Sustainable Investing

FOCUS ON PEOPLE — Nasdaq CEO Adena Friedman pushed back on the suggestion that the coronavirus pandemic would simply offer a temporary focus on the importance of the “social” aspect of environmental, social and governance issues during a panel discussion this week, POLITICO’s Kellie Mejdrich reports. “By doing the right thing for our employees, by doing the right thing for society, by doing the right thing for the environment, it actually creates less risk over the long term and allows us to have a longer-term horizon on delivering those returns to our shareholders,” Friedman said in the virtual discussion hosted by CNBC.

“I think this dialogue is the most healthy I've seen it, since I've been working at NASDAQ to be honest,” Friedman said. “And as a CEO myself of a public company it's refreshing to know that I can have a discussion internally with my board, and the shareholders, about what our broader role is, in addition to making sure we're delivering returns to them.”

EYE ON ENERGY

HAVE A GAS — Interviews with two of Europe’s top oil CEOs caught our eye this week.
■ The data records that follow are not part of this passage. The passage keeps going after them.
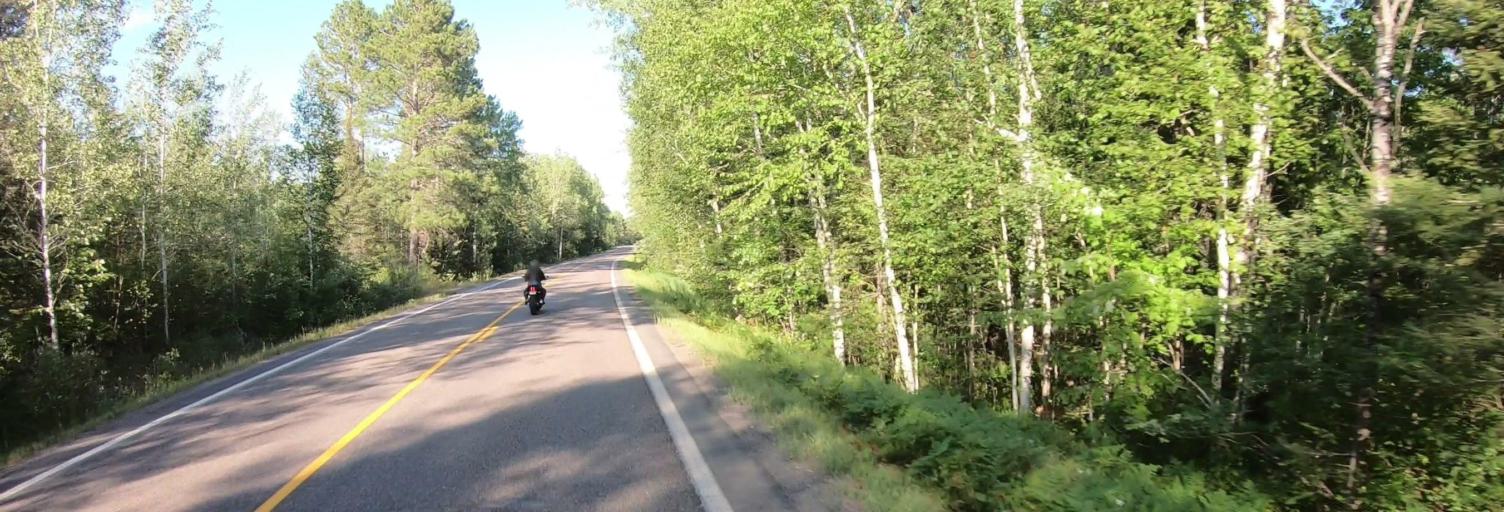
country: US
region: Minnesota
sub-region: Saint Louis County
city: Ely
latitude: 47.9403
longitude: -91.6753
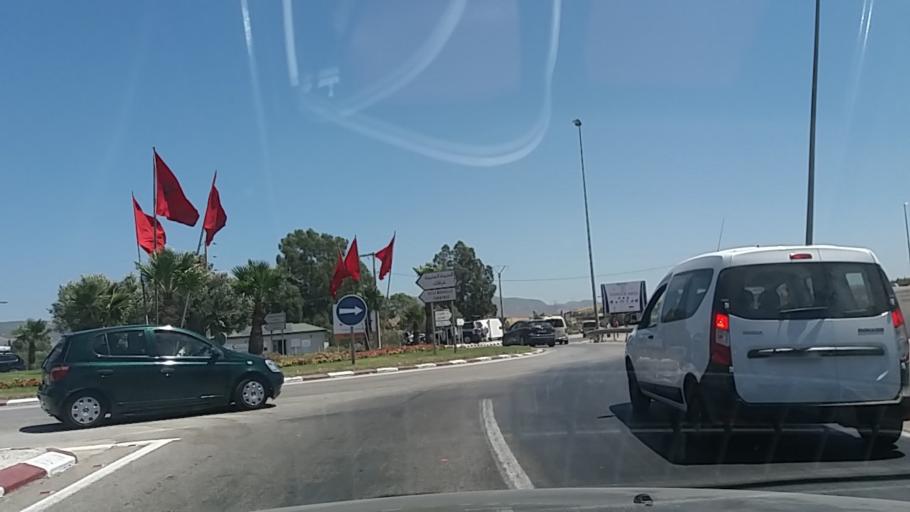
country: MA
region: Tanger-Tetouan
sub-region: Tanger-Assilah
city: Tangier
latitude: 35.6775
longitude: -5.7053
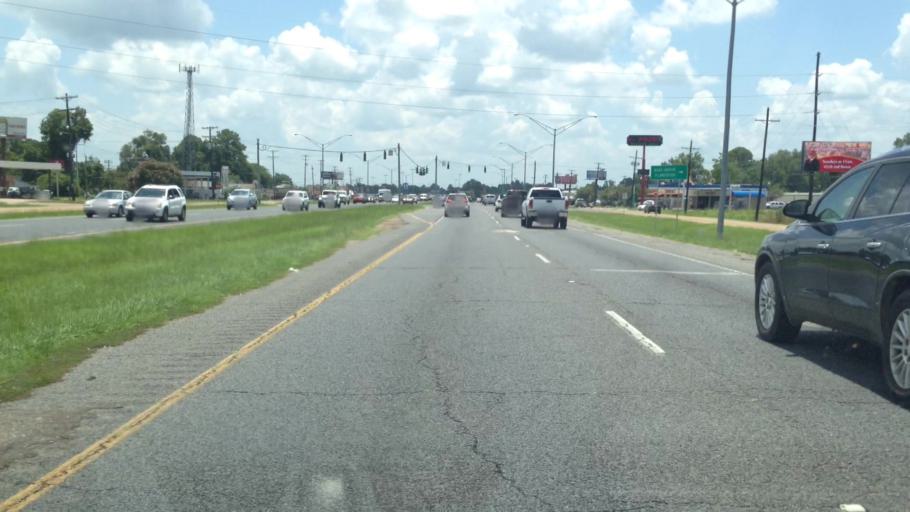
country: US
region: Louisiana
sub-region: Rapides Parish
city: Alexandria
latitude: 31.3065
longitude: -92.4797
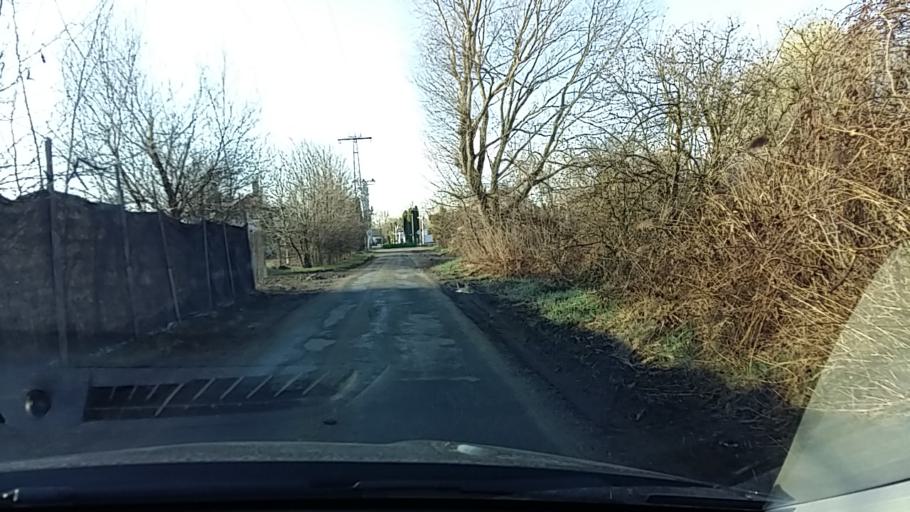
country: HU
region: Veszprem
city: Tapolca
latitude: 46.8747
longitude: 17.4383
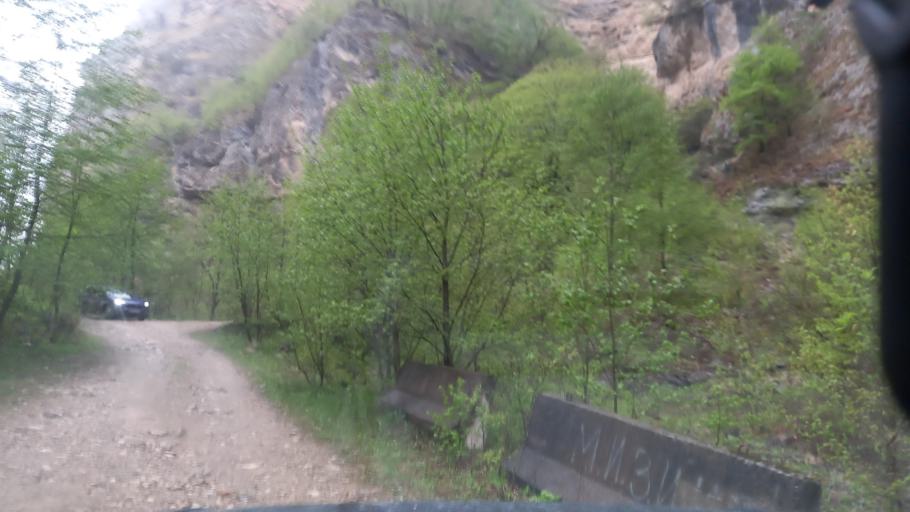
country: RU
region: Kabardino-Balkariya
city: Bylym
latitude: 43.5917
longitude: 42.9950
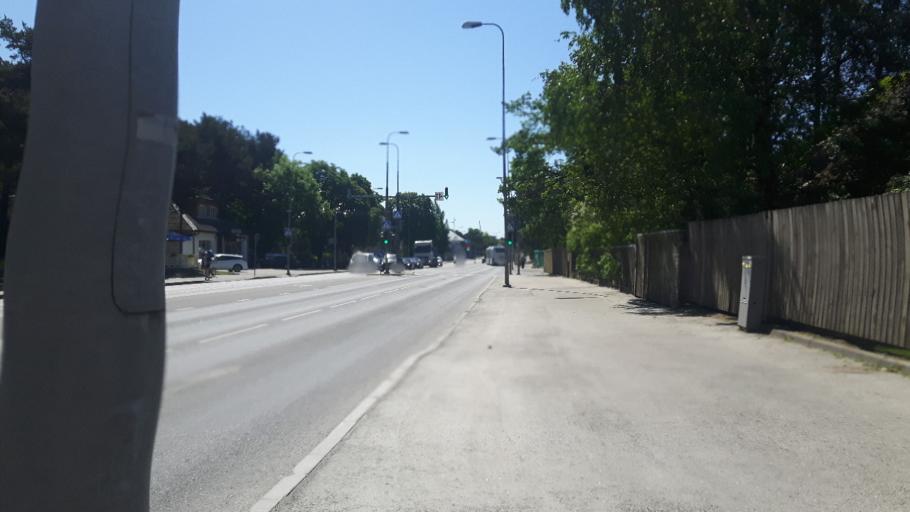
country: EE
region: Harju
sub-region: Tallinna linn
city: Tallinn
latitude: 59.3780
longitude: 24.7176
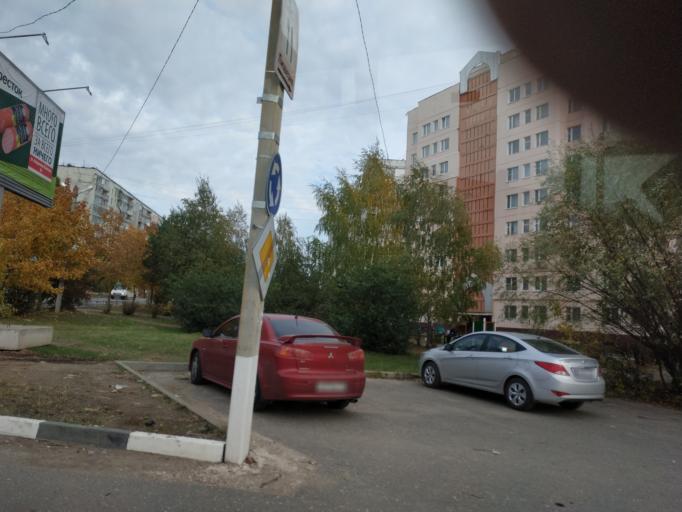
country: RU
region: Moskovskaya
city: Mozhaysk
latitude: 55.4979
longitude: 36.0334
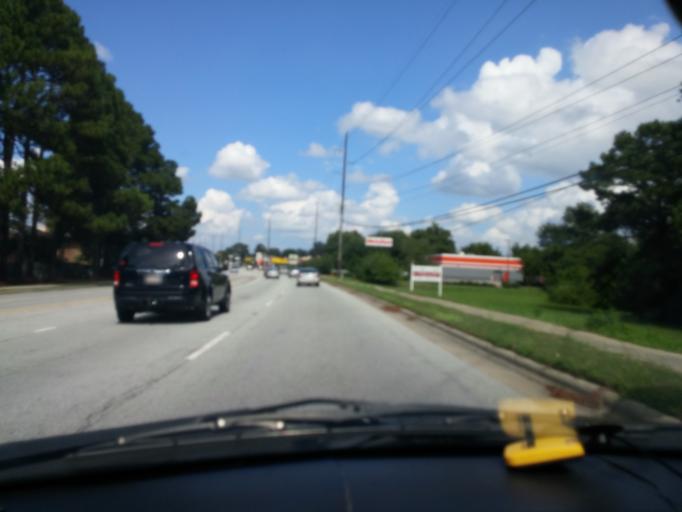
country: US
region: North Carolina
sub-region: Pitt County
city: Greenville
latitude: 35.5941
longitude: -77.3399
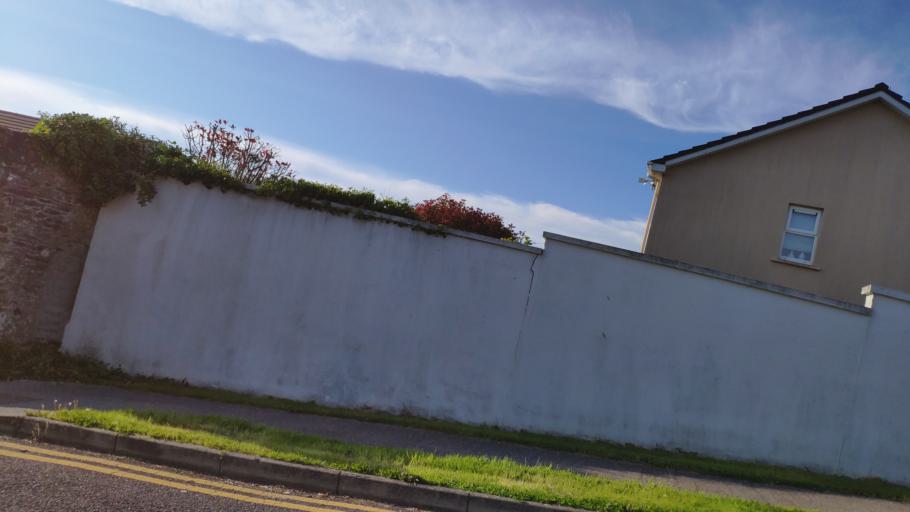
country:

BP’s Bernard Looney and Shell’s Ben van Beurden are both bullish on a future for natural gas, a reminder that the company’s pledges for “net-zero” carbon emissions does not mean they are planning to exit the petroleum business. Many environmental groups have scoffed at the pledges as unserious given that the companies still deploy substantial resources for oil and gas extraction. But Looney and van Beurden said they were optimistic about the prospects of developing technologies like hydrogen and carbon capture.

Gas “may be more than a transition fuel,” Looney told IHS Markit’s Dan Yergin in a recent CERAWeek interview. “It will have to be decarbonized. That's absolutely essential. We have got to take that carbon out of hydrocarbons, and we have to stop comparing gas to coal and start comparing gas to zero.”

Van Beurden said government policy would be needed to guide a global transition to net-zero emissions. “If we believe that somehow the market is going to take care of this, that you put a price on carbon and everything will sort itself out, or that we can shame companies into doing it by having ESG frameworks that will tell them what is right and what is wrong, then I think we’re kidding ourselves,” he told Bloomberg.